Stored data
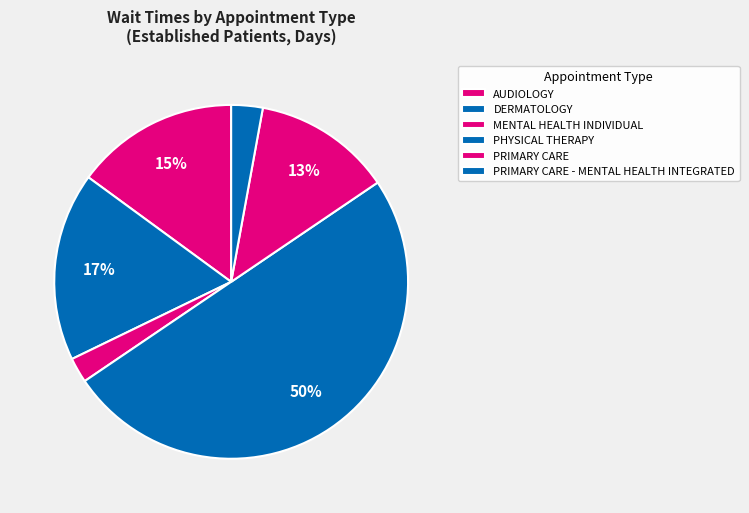

The AUDIOLOGY slice represents 24% of the pie. True or false?

False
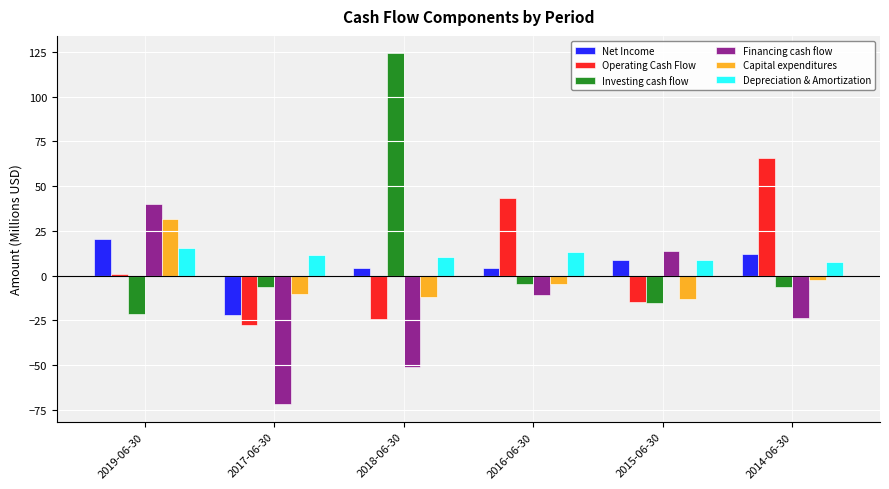

What is the label of the 3rd bar from the right?

2016-06-30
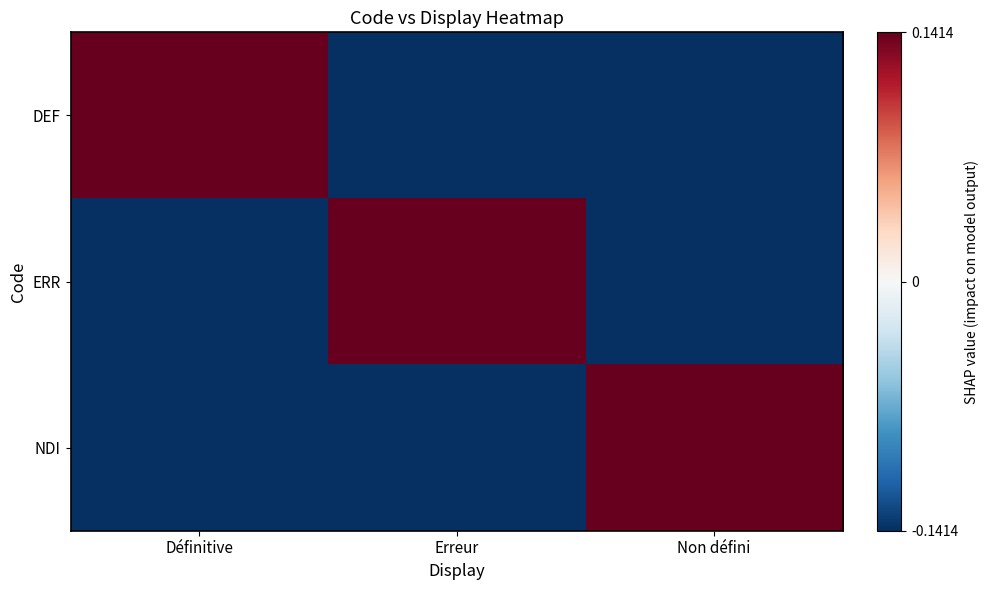

Between Définitive and Non défini, which is larger?

Définitive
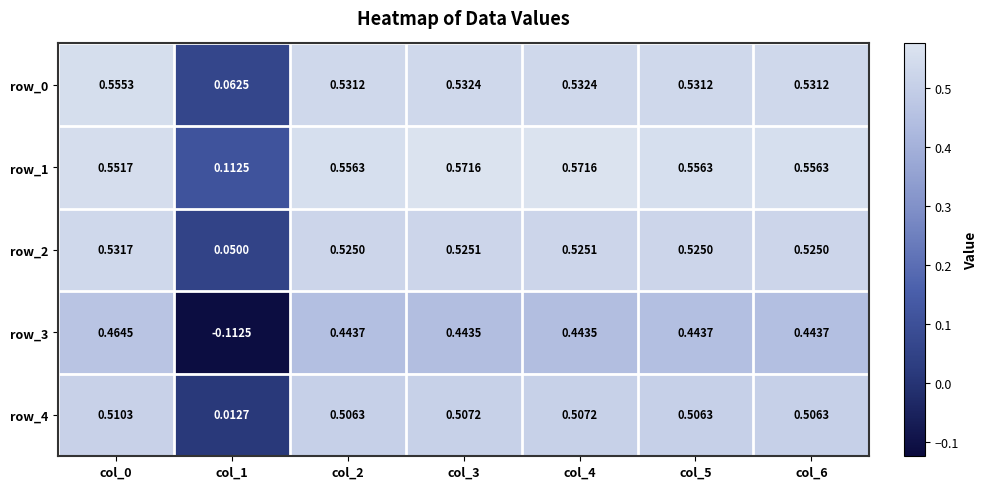

Is it true that row_4 equals 0.5 at col_6?

True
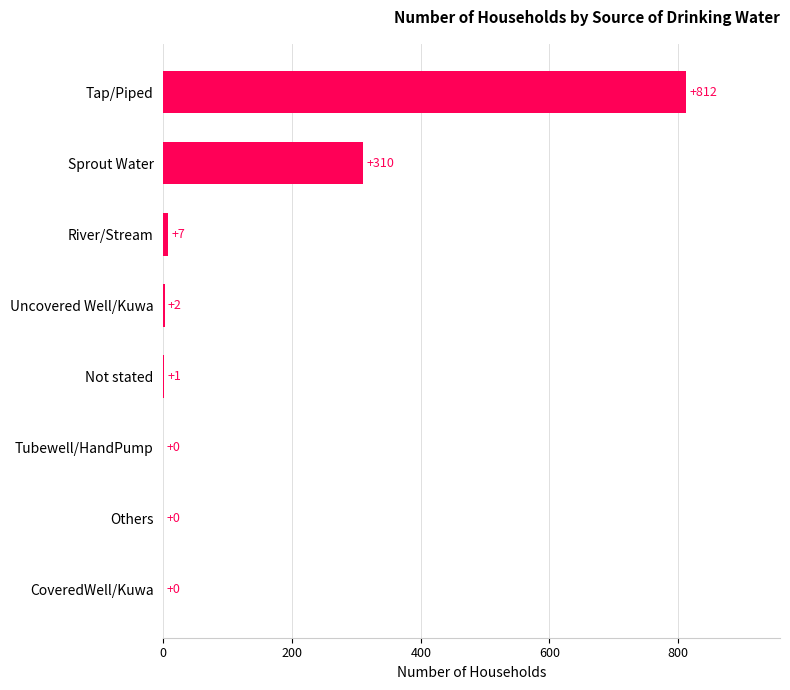

Reading top to bottom, extract all data points from this chart.

Tap/Piped=812	Sprout Water=310	River/Stream=7	Uncovered Well/Kuwa=2	Not stated=1	Tubewell/HandPump=0	Others=0	CoveredWell/Kuwa=0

> _Instruction_
Can you return every line of the listing above verbatim, leaving out the pictures?

> _Answer_
The AUDIOLOGY slice represents 24% of the pie. True or false?

False

What is the label of the 3rd bar from the right?

2016-06-30

Between Définitive and Non défini, which is larger?

Définitive

Is it true that row_4 equals 0.5 at col_6?

True

Reading top to bottom, extract all data points from this chart.

Tap/Piped=812	Sprout Water=310	River/Stream=7	Uncovered Well/Kuwa=2	Not stated=1	Tubewell/HandPump=0	Others=0	CoveredWell/Kuwa=0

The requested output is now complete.